When we return to America we must have long talks about this, Celie. And perhaps Samuel and I will found a new church in our community that has no idols in it whatsoever, in which each person’s spirit is encouraged to seek God directly, his belief that this is possible strengthened by us as people who also believe. There is little to do here for entertainment, as you can imagine. We read the papers and magazines from home, play any number of African games with the children. Rehearse the African children in parts of Shakespeare’s plays—Adam was always very good as Hamlet giving his To be or Not to Be soliloquy. Corrine had firm notions of what the children should be taught and saw to it that every good work advertised in the papers became part of their library. They know many things, and I think will not find American society such a shock, except for the hatred of black people, which is also very clear in all the news. But I worry about their very African independence of opinion and outspokenness, also extreme self-centeredness. And we will be poor, Celie, and it will be years no doubt before we even own a home. How will they manage the hostility towards them, having grown up here? When I think of them in America I see them as much younger than they appear here. Much more naive. The worst we have had to endure here is indifference and a certain understandable shallowness in our personal relationships—excluding our relationship with Catherine and Tashi. After all, the Olinka know we can leave, they must stay. And, of course, none of this has to do with color. And—
Dearest Celie,
Last night I stopped writing because Olivia came in to tell me Adam is missing. He can only have gone after Tashi.
Pray fo
r his safety,
Your sister, Nettie
DEAREST NETTIE,
Sometimes I think Shug never love me. I stand looking at my naked self in the looking glass. What would she love? I ast myself. My hair is short and kinky because I don’t straighten it anymore. Once Shug say she love it no need to. My skin dark. My nose just a nose. My lips just lips. My body just any woman’s body going through the changes of age. Nothing special here for nobody to love. No honey colored curly hair, no cuteness. Nothing young and fresh. My heart must be young and fresh though, it feel like it blooming blood.
I talk to myself a lot, standing in front the mirror. Celie, I say, happiness was just a trick in your case. Just cause you never had any before Shug, you thought it was time to have some, and that it was gon last. Even thought you had the trees with you. The whole earth. The stars. But look at you. When Shug left, happiness desert.
Every once in a while I git a postcard from Shug. Her and Germaine in New York, in California. Gone to see Mary Agnes and Grady in Panama.
Mr. _____ seem to be the only one understand my feeling.
I know you hate me for keeping you from Nettie, he say. And now she dead.
But I don’t hate him, Nettie. And I don’t believe you dead. How can you be dead if I still feel you? Maybe, like God, you changed into something different that I’ll have to speak to in a different way, but you not dead to me Nettie. And never will be. Sometime when I git tired of talking to myself I talk to you. I even try to reach our children.

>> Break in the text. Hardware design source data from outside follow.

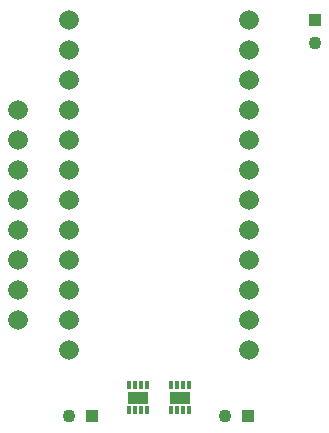
<source format=gbr>
%TF.GenerationSoftware,KiCad,Pcbnew,(6.0.11)*%
%TF.CreationDate,2023-11-20T18:36:57+00:00*%
%TF.ProjectId,reaction_wheel,72656163-7469-46f6-9e5f-776865656c2e,rev?*%
%TF.SameCoordinates,Original*%
%TF.FileFunction,Soldermask,Top*%
%TF.FilePolarity,Negative*%
%FSLAX46Y46*%
G04 Gerber Fmt 4.6, Leading zero omitted, Abs format (unit mm)*
G04 Created by KiCad (PCBNEW (6.0.11)) date 2023-11-20 18:36:57*
%MOMM*%
%LPD*%
G01*
G04 APERTURE LIST*
%ADD10R,1.100000X1.100000*%
%ADD11C,1.100000*%
%ADD12C,1.665000*%
%ADD13R,0.300000X0.700000*%
%ADD14R,1.700000X1.000000*%
G04 APERTURE END LIST*
D10*
%TO.C,U6*%
X121396000Y-104690000D03*
D11*
X119396000Y-104690000D03*
%TD*%
D12*
%TO.C,U3*%
X115062000Y-78740000D03*
X115062000Y-81280000D03*
X115062000Y-83820000D03*
X115062000Y-86360000D03*
X115062000Y-88900000D03*
X115062000Y-91440000D03*
X115062000Y-93980000D03*
X115062000Y-96520000D03*
%TD*%
D10*
%TO.C,U7*%
X140208000Y-71120000D03*
D11*
X140208000Y-73120000D03*
%TD*%
D10*
%TO.C,U4*%
X134604000Y-104648000D03*
D11*
X132604000Y-104648000D03*
%TD*%
D12*
%TO.C,U5*%
X134620000Y-71120000D03*
X134620000Y-73660000D03*
X134620000Y-76200000D03*
X134620000Y-78740000D03*
X134620000Y-81280000D03*
X134620000Y-83820000D03*
X134620000Y-86360000D03*
X134620000Y-88900000D03*
X134620000Y-91440000D03*
X134620000Y-93980000D03*
X134620000Y-96520000D03*
X134620000Y-99060000D03*
X119380000Y-99060000D03*
X119380000Y-96520000D03*
X119380000Y-93980000D03*
X119380000Y-91440000D03*
X119380000Y-88900000D03*
X119380000Y-86360000D03*
X119380000Y-83820000D03*
X119380000Y-81280000D03*
X119380000Y-78740000D03*
X119380000Y-76200000D03*
X119380000Y-73660000D03*
X119380000Y-71120000D03*
%TD*%
D13*
%TO.C,U2*%
X128028000Y-104174000D03*
X128528000Y-104174000D03*
X129028000Y-104174000D03*
X129528000Y-104174000D03*
X129528000Y-102074000D03*
X129028000Y-102074000D03*
X128528000Y-102074000D03*
X128028000Y-102074000D03*
D14*
X128778000Y-103124000D03*
%TD*%
D13*
%TO.C,U1*%
X124472000Y-104174000D03*
X124972000Y-104174000D03*
X125472000Y-104174000D03*
X125972000Y-104174000D03*
X125972000Y-102074000D03*
X125472000Y-102074000D03*
X124972000Y-102074000D03*
X124472000Y-102074000D03*
D14*
X125222000Y-103124000D03*
%TD*%
M02*

</source>
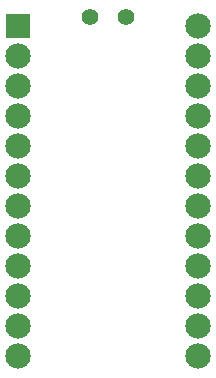
<source format=gbr>
G04 #@! TF.GenerationSoftware,KiCad,Pcbnew,(5.0.0)*
G04 #@! TF.CreationDate,2020-03-09T09:29:50-06:00*
G04 #@! TF.ProjectId,BatteryPack,426174746572795061636B2E6B696361,rev?*
G04 #@! TF.SameCoordinates,Original*
G04 #@! TF.FileFunction,Soldermask,Bot*
G04 #@! TF.FilePolarity,Negative*
%FSLAX46Y46*%
G04 Gerber Fmt 4.6, Leading zero omitted, Abs format (unit mm)*
G04 Created by KiCad (PCBNEW (5.0.0)) date 03/09/20 09:29:50*
%MOMM*%
%LPD*%
G01*
G04 APERTURE LIST*
%ADD10R,2.152600X2.152600*%
%ADD11C,2.152600*%
%ADD12C,1.400000*%
G04 APERTURE END LIST*
D10*
G04 #@! TO.C,U1*
X120650000Y-64060000D03*
D11*
X120650000Y-66600000D03*
X120650000Y-69140000D03*
X120650000Y-71680000D03*
X120650000Y-74220000D03*
X120650000Y-76760000D03*
X120650000Y-79300000D03*
X120650000Y-81840000D03*
X120650000Y-84380000D03*
X120650000Y-86920000D03*
X120650000Y-89460000D03*
X120650000Y-92000000D03*
X135890000Y-92000000D03*
X135890000Y-89460000D03*
X135890000Y-86920000D03*
X135890000Y-84380000D03*
X135890000Y-81840000D03*
X135890000Y-79300000D03*
X135890000Y-76760000D03*
X135890000Y-74220000D03*
X135890000Y-71680000D03*
X135890000Y-69140000D03*
X135890000Y-66600000D03*
X135890000Y-64060000D03*
G04 #@! TD*
D12*
G04 #@! TO.C,SW2*
X129770000Y-63246000D03*
X126770000Y-63246000D03*
G04 #@! TD*
M02*

</source>
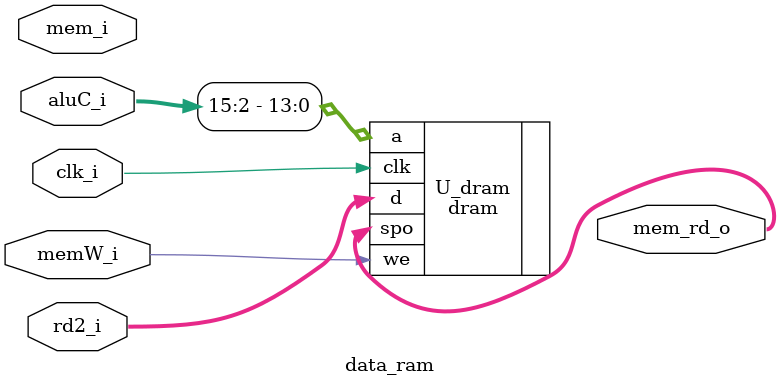
<source format=v>
`timescale 1ns / 1ps

module data_ram(
    input         clk_i ,
    input  [31:0] aluC_i,
    input         mem_i , // do nothing?
    input         memW_i,
    input  [31:0] rd2_i ,

    output [31:0] mem_rd_o
);

dram U_dram (
    .clk (clk_i)       ,
    .a   (aluC_i[15:2]),
    .spo (mem_rd_o)    ,
    .we  (memW_i)      ,
    .d   (rd2_i)
);

endmodule

</source>
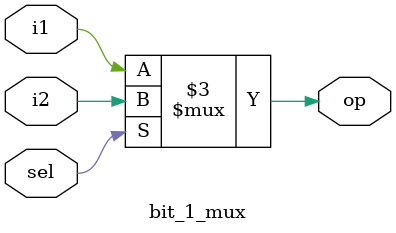
<source format=v>
`timescale 1ns/1ps

module bit_1_mux( input i1, i2, sel, output op);

always @(*)
begin
    if(sel)
		begin
        op = i2;
		end
    else
	   begin
        op = i1;
		end
end

endmodule
</source>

Mr. _____ still can’t believe I have children. Where you git children from? he ast.
My stepdaddy, I say.
You mean he knowed he was the one damage you all along? he ast.
I say, Yeah.
Mr. _____ shake his head.
After all the evil he done I know you wonder why I don’t hate him. I don’t hate him for two reasons. One, he love Shug. And two, Shug use to love him. Plus, look like he trying to make something out of himself. I don’t mean just that he work and he clean up after himself and he appreciate some of the things God was playful enough to make. I mean when you talk to him now he really listen, and one time, out of nowhere in the conversation us was having, he said Celie, I’m satisfied this the first time I ever lived on Earth as a natural man. It feel like a new experience.